DIRECTIONS FOR THIS TASK:
With the pictures left out, copy the listing below exactly.

DATA SHOWN:

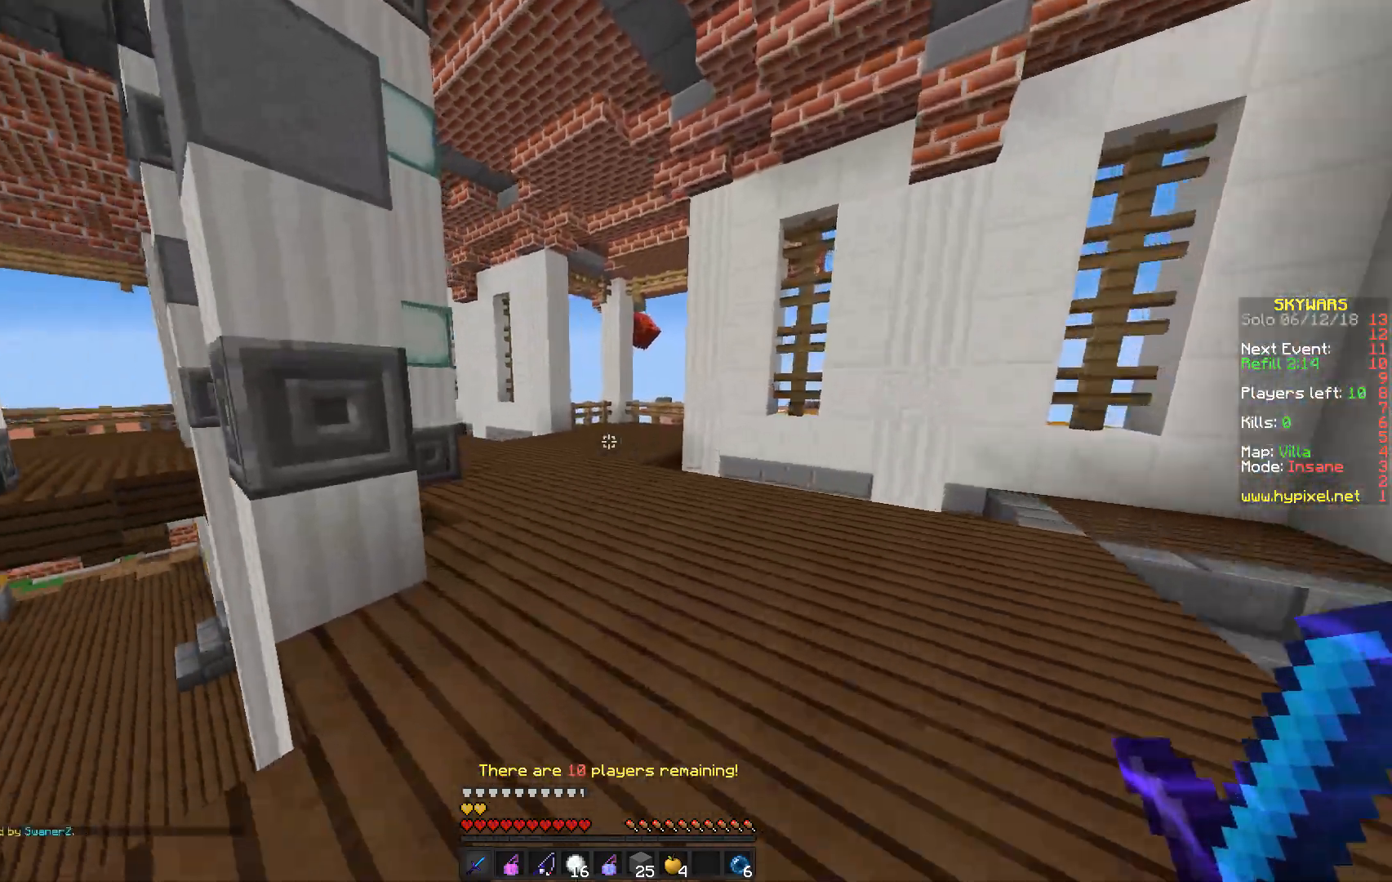
{"keys": ["w"], "mouse": [], "events": [[267, "d", "down"], [467, "d", "up"]]}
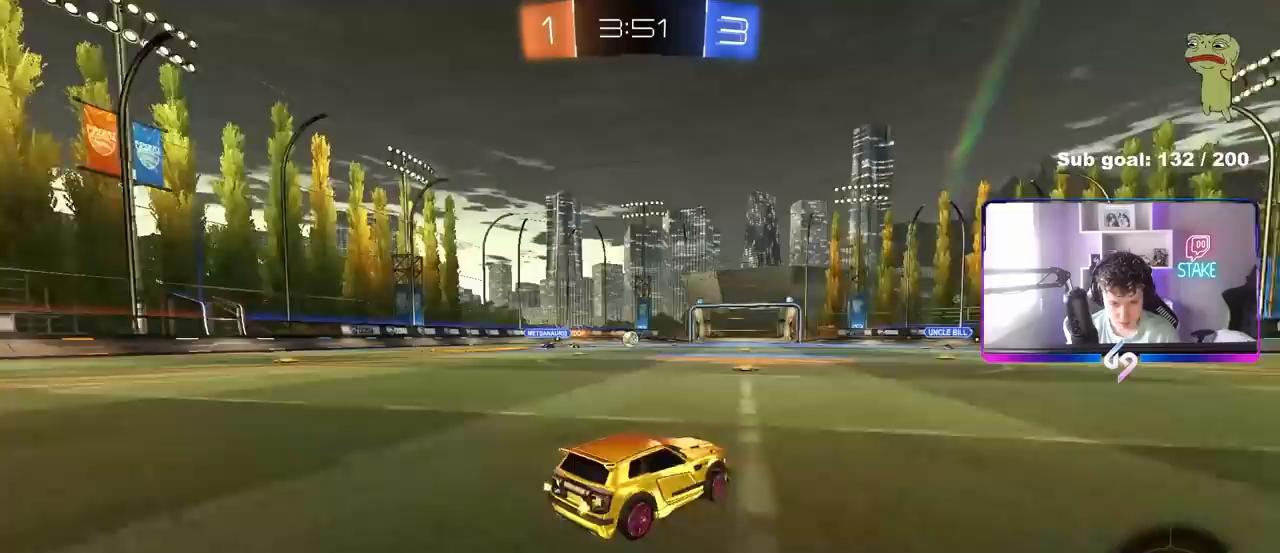
Gameplay with keyboard and mouse; each line is a JSON object with the keys and mouse buttons held at the frame after it. "events" lists presses ("down") and releases ("up") of "1", "2", "3", "4", "5", "a", "alt", "c", "caps_lock", "ctrl", "d", "e", "f", "g", "q", "r", "s", "shift", "space", "t", "tab", "v", "w", "x", "z", "mouse_left", "mouse_wheel" and "mouse_right" between this image and that frame as [ms after this image, input, new state], when the widget could be followed in between. "mouse_left", "mouse_wheel", "mouse_right" = the "left", "wheel", "right" buttons of the "mouse" list. No other keys are recorded. "wheel" means that the mouse wheel is clicked or scrolled. "mouse_move" is the direction in which the mouse moves at that frame (one of eight, or "still"), when it could be read.
{"keys": ["w"], "mouse": [], "mouse_move": "still", "events": [[250, "a", "up"], [300, "mouse_left", "up"], [400, "a", "down"], [450, "a", "up"]]}
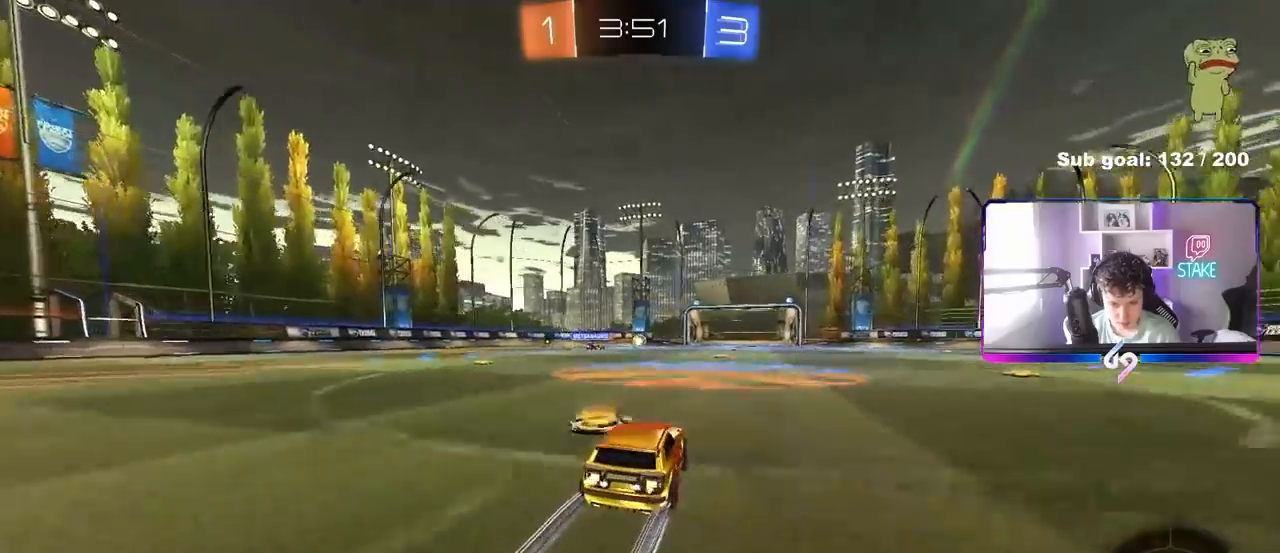
{"keys": ["w"], "mouse": [], "mouse_move": "still", "events": [[133, "d", "down"], [217, "d", "up"]]}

RESULT FOR THIS EXERCISE:
{"keys": ["w"], "mouse": [], "events": [[267, "d", "down"], [467, "d", "up"]]}
Gameplay with keyboard and mouse; each line is a JSON object with the keys and mouse buttons held at the frame after it. "events" lists presses ("down") and releases ("up") of "1", "2", "3", "4", "5", "a", "alt", "c", "caps_lock", "ctrl", "d", "e", "f", "g", "q", "r", "s", "shift", "space", "t", "tab", "v", "w", "x", "z", "mouse_left", "mouse_wheel" and "mouse_right" between this image and that frame as [ms after this image, input, new state], when the widget could be followed in between. "mouse_left", "mouse_wheel", "mouse_right" = the "left", "wheel", "right" buttons of the "mouse" list. No other keys are recorded. "wheel" means that the mouse wheel is clicked or scrolled. "mouse_move" is the direction in which the mouse moves at that frame (one of eight, or "still"), when it could be read.
{"keys": ["w"], "mouse": [], "mouse_move": "still", "events": [[250, "a", "up"], [300, "mouse_left", "up"], [400, "a", "down"], [450, "a", "up"]]}
{"keys": ["w"], "mouse": [], "mouse_move": "still", "events": [[133, "d", "down"], [217, "d", "up"]]}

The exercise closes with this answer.